Mieux comprendre le botulisme aviaire

    Mieux comprendre le botulisme aviaire

    Des oiseaux ont été touchés par le botulisme aviaire cet été au Vésinet.

    Le Docteur Bruno Pelletier, vétérinaire, nous explique les causes et les conséquences de cette maladie.

    Les épisodes de mortalité des oiseaux sur des pièces d’eau artificielles sont des événements qui ne sont pas exceptionnels. La mortalité et la morbidité varient selon la quantité de toxine ingérée : la mortalité peut aller de 4 à 100% et de rares cas de guérison existent. Ce n’est pas un processus épidémique « contagieux » mais une toxiinfection. Il faut qu’il y ait ingestion de la bactérie qui libérera enfin dans le système digestif la toxine.

    Le botulisme se développe chez les animaux après ingestion d’une bactérie qu’ils prélèvent dans la vase notamment ou de la matière contaminée. Les restes de nourriture donnés aux animaux représentent aussi un risque.

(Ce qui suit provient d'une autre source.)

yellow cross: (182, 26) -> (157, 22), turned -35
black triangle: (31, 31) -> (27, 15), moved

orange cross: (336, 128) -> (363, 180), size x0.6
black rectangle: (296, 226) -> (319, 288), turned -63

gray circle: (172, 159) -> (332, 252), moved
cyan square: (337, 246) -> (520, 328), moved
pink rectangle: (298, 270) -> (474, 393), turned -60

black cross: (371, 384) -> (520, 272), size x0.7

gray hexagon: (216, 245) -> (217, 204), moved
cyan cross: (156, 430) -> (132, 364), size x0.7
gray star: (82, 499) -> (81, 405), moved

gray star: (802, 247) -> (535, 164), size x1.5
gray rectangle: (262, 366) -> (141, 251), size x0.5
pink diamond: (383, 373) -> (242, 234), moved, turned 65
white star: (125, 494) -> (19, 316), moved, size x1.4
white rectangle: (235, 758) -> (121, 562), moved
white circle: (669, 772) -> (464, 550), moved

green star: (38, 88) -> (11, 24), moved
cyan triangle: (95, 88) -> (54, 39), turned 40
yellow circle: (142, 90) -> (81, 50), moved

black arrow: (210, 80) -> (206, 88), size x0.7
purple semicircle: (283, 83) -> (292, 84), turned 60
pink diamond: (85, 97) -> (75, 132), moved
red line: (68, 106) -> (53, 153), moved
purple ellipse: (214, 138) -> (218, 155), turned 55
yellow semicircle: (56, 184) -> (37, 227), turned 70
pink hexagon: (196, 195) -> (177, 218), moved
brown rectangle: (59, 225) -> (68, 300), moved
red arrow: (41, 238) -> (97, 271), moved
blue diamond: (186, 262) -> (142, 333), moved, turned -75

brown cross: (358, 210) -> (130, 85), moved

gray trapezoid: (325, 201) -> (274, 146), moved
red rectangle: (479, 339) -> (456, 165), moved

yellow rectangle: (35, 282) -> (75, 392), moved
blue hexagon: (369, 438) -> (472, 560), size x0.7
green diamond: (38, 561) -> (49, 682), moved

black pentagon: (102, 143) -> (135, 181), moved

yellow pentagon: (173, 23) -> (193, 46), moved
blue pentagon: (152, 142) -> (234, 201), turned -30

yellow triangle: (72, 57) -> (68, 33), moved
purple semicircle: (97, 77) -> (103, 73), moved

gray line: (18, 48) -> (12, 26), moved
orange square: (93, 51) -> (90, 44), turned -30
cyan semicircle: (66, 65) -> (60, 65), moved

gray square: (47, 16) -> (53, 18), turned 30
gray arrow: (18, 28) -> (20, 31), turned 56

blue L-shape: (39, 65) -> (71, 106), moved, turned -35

Afin de confirmer l’absence de risque pour les populations, il est important de faire un serotypage : les oiseaux sont sensibles aux toxines de type B, C, D et E, avec une prédominance nette des types C et D. Le botulisme humain est dû aux toxines A, B (très majoritaire) et E. Pour Le Vésinet, les analyses sur les animaux morts pour préciser le diagnostic clinique sont en cours.

    Conduite à tenir lors d’une suspicion de botulisme aviaire : il faut mettre en œuvre des mesures pour limiter la propagation de la maladie :
    – Isolement des animaux atteints et élimination des animaux présentant des paralysies
    – Élimination rigoureuse des cadavres.

    Prophylaxie sanitaire. La mise en place d’un plan de prophylaxie sanitaire passe par la connaissance des critères à maîtriser associée à une analyse de risque dont les critères sont :
    La charge en matière organique (dépôts végétaux, animaux morts, nourriture et déchets). Attention au pain distribué par les promeneurs !
    La concentration d’o2 et la température.

    Le Mécanisme pathogène. Le botulisme résulte de l’action d’une neurotoxine produite par la bactérie Clostridium botulinum. Les clostridies sont des bactéries, bacilles Gram positif, anaérobies strictes et sporulées, présentes dans l’environnement où elles peuvent survivre très longtemps. Ce sont des bactéries ubiquistes, largement distribuées dans le sol et l’eau. On distingue plusieurs types de neurotoxines, désignées par les lettres A, B, C, D, E, F et G. Elles sont synthétisées au cours de la phase exponentielle de croissance de la bactérie. Les neurotoxines ingérées ou produites dans le tube digestif traversent la barrière intestinale, passent dans le sang et atteignent les neurones. Contrairement aux spores d’autres clostridies, les toxines sont thermosensibles et sont également sensibles aux agents chimiques. Toutes les espèces aviaires, quelles que soient leurs conditions d’élevage, leur état sanitaire et leur niveau de performance, peuvent être touchées par le botulisme. La plupart des cas sont décrits au printemps et en été. L’environnement est une source de contamination car C. botulinum est très répandu dans le sol et l’eau (germe hydrotellurique).

    Forte de cette expertise, la Ville prévoit d’effectuer les travaux nécessaires à une meilleure oxygénation de l’eau.